I'm sharing J's assignment for his photography class. All he had to do was to shoot samples of white on white, black on black, glass bottle, etc. But he went beyond the requirement and created a cohesive photo story using only one subject matter -- one of his greatest loves, chess.
My Chess Story
The first article I wrote that got published was a chess piece. I was 12 then. My move into writing is probably as checkered as my chess. I've been able to publish my works, in school organs, company newsletters, and national newspapers and magazines, whether it's prose and poetry, press releases and advertorials, or just advertising copy. Humility aside, I can write as well as I can play chess. But I am far from being a successful writer. In the same way that I am far from being a chess grandmaster.

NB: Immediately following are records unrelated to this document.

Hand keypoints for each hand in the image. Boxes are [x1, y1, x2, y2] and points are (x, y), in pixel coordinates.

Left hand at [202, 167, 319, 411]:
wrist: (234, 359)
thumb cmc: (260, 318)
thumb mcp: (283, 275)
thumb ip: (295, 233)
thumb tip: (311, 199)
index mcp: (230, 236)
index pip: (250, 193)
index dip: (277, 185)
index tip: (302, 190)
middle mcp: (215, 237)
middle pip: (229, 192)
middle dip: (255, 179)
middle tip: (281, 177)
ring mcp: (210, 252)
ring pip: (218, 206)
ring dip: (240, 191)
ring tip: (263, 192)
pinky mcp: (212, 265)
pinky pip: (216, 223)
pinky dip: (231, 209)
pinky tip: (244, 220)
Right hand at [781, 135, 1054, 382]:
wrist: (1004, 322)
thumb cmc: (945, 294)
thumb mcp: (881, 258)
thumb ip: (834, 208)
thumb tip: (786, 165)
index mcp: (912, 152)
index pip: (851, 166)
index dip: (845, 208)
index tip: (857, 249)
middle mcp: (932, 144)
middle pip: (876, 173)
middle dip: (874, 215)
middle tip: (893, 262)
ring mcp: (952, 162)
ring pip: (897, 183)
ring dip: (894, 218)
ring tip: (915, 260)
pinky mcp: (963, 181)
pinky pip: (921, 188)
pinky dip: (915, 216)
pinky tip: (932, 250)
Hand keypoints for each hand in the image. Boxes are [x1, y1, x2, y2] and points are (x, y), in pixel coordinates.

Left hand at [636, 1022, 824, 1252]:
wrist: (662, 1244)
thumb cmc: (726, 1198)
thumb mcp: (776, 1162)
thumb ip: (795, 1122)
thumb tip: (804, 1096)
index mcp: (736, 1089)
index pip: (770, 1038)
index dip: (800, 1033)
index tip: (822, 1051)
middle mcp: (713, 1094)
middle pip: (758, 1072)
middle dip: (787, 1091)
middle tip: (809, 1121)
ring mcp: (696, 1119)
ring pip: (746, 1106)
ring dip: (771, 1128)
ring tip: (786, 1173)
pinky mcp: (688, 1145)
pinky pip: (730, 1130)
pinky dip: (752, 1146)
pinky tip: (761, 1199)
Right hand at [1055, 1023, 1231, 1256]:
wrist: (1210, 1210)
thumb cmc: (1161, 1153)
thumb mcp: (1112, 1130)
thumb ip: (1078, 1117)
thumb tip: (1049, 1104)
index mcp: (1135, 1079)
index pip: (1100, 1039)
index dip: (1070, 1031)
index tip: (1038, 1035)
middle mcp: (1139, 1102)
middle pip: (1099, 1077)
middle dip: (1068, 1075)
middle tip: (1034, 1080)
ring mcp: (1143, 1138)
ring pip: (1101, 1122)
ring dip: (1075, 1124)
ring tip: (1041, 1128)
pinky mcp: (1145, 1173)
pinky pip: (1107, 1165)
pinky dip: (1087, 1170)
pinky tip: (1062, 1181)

This photo essay is my first move in photography. Or at least for the first set of assignments in FPPF's Basic Photography Workshop. I don't fancy this getting published. But I do have dreams of getting my pictures published in the future. This time, I want to excel.
Above: Glass Bottle
I once fancied myself a child prodigy. At 10, my uncle taught me the basic moves. A few months later, I can beat most adults with intermediate playing strength. I was the best in school and played Board 1 in an inter-school competition. I once beat a varsity teammate, blindfolded! Unfortunately, I didn't have the proper guidance to progress further. I didn't have a chess coach. And I didn't get support to play in tournaments.

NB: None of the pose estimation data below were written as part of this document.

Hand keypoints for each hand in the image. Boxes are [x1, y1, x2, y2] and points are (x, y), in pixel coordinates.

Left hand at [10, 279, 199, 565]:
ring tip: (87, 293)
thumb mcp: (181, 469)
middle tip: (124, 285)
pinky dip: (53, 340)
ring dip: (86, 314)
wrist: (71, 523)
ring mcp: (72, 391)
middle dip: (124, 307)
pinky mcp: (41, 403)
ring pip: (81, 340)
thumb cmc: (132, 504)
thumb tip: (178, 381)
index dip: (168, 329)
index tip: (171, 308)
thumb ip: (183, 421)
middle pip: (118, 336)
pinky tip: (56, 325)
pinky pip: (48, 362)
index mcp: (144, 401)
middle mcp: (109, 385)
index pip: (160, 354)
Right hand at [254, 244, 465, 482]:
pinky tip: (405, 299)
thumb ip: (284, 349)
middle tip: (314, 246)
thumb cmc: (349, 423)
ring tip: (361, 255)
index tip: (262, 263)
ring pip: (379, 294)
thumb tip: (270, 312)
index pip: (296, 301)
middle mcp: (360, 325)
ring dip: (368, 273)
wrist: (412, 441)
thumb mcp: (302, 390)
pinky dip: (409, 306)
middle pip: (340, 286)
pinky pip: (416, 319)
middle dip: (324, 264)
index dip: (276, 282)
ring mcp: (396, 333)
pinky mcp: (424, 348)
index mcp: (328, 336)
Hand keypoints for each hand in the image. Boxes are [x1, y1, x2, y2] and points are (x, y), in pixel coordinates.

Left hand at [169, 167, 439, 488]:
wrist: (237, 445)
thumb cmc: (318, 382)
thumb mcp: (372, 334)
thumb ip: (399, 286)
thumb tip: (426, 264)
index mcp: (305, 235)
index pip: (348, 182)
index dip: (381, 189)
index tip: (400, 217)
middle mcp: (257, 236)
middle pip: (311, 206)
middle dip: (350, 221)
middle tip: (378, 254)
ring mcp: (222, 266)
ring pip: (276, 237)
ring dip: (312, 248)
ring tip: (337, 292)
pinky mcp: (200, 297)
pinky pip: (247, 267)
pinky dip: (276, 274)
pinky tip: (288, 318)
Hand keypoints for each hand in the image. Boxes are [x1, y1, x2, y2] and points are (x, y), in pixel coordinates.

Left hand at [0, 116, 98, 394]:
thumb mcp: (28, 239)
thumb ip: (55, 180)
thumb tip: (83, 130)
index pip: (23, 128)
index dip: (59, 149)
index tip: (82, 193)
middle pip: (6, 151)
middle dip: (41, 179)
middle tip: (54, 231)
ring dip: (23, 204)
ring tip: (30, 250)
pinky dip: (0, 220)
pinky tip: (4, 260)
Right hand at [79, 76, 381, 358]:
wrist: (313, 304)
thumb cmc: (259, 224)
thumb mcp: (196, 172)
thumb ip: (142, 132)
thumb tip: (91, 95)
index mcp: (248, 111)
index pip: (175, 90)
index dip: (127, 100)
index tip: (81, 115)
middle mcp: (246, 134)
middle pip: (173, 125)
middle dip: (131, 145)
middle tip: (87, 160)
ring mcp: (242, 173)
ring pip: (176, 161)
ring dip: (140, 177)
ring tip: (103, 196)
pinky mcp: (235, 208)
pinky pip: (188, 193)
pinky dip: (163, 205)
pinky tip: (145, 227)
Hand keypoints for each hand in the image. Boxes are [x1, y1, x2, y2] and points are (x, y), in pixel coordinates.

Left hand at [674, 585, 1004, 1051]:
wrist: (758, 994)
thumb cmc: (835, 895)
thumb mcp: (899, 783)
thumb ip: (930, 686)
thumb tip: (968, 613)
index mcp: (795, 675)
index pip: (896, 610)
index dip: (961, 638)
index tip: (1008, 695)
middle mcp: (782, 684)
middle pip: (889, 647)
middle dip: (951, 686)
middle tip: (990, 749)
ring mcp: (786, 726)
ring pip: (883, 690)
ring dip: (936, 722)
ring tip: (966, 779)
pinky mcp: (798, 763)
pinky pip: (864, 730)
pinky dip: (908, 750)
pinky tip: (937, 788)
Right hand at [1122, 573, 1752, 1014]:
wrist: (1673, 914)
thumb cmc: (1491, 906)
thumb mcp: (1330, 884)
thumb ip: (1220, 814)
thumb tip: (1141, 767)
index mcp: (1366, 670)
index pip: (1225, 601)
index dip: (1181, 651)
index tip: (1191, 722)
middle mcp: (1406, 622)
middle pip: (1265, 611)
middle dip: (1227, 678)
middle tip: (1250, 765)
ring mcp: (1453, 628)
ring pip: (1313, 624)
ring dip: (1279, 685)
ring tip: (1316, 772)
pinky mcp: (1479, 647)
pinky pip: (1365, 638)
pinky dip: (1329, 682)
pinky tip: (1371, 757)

To the uninitiated, chess is just a another boring board game. To be pun-ny, it's a “bored” game. And to every beginner, chess is just child's play. Until I played competitive chess. More than two decades later, I'm now back to just playing for fun.
In Deep Thought.
Chess trained me to easily recognize patterns, sharpened my mental acuity, and developed my foresight. And as I even delved deeper, I discovered the intricacies of strategies, tactics, and gamesmanship. On hindsight, I realized these were all important life lessons.

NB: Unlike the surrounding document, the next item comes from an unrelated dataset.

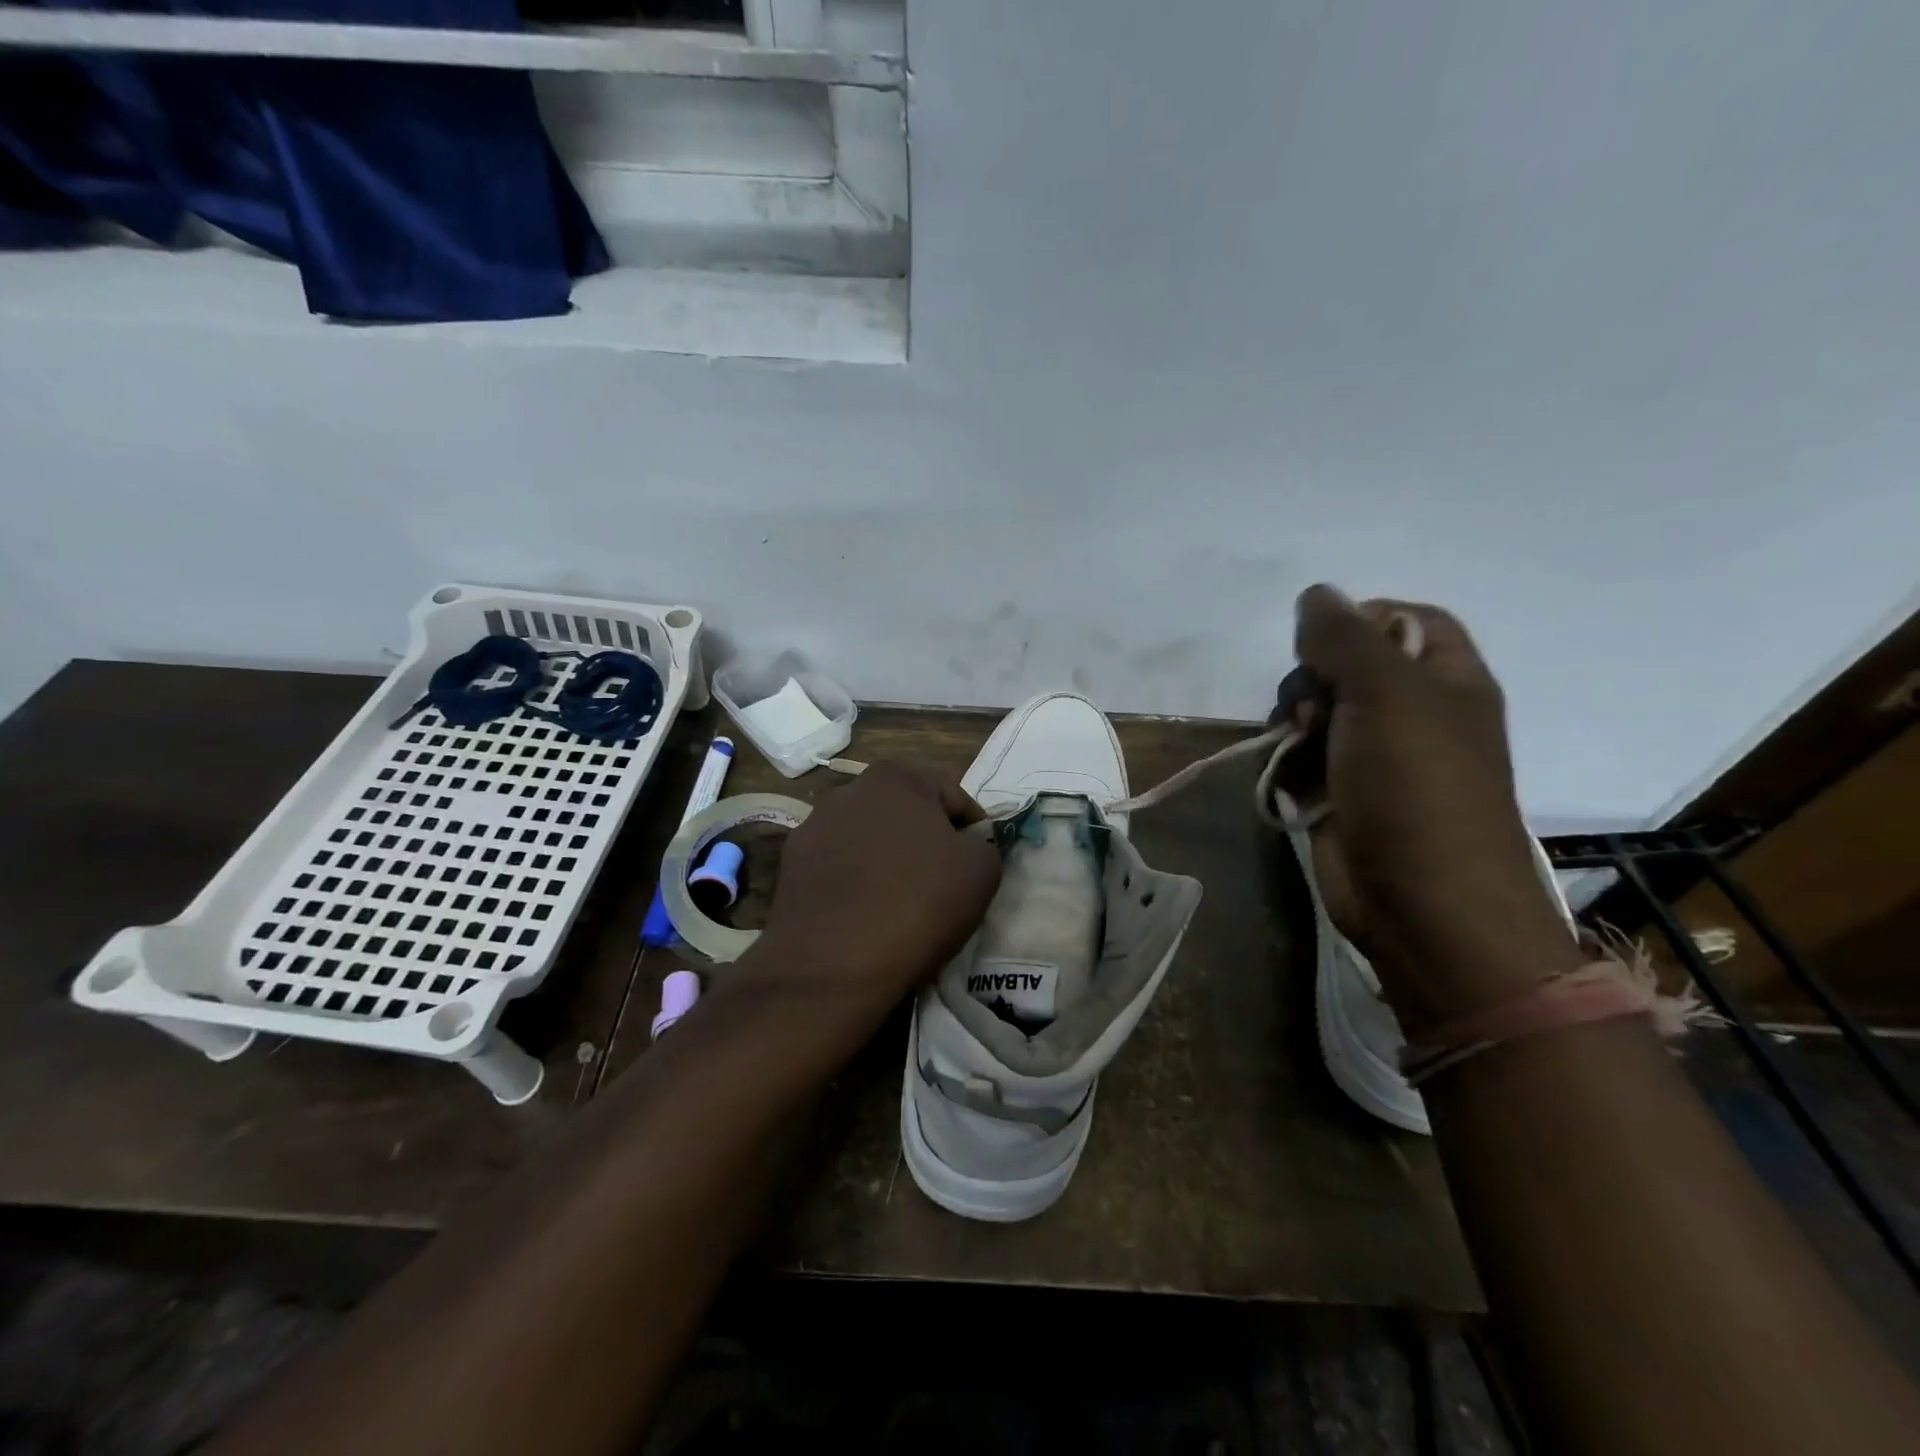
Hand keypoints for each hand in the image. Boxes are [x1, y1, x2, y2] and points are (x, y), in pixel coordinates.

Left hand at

One of my earliest chess idols was the eccentric genius, Bobby Fischer. As white, I played aggressively, with gambits, in both king- or queen-pawn openings. But maturity tempered the aggression. I still gamble with my moves, but I no longer play as recklessly as my youth.
The first set of defenses I learned were the so-called Indian Defenses—Grunfeld, King's Indian, and Nimzowitch. What playing black has thought me is patience, to wait it out, to keep things together in the face of great adversity. When the time is right, strike back. Again, this is a priceless life lesson.
Frozen In My Mind.
There was a time when I saw the pieces of my first chess set—a gift from my uncle—flung into the air. The king fell, it's crown broken. This is one time when being better was not exactly the best move. This forever scarred my play.
It's All A Matter Of Time.
After a short checkered career in chess, I resigned. I quit. I was over. The end game was as fast as the opening. I was not able to enjoy the middle game. But I have no regrets. I now play speed chess online—blitz and bullet games—against anonymous opponents, against players who cannot smash my board, and against opponents who cannot break my king. But the big irony is, we get to thrash-talk!
In chess, as in life, if you play the right moves, lady luck plays along. I guess that is how I won the heart of my mate, my queen, my life partner.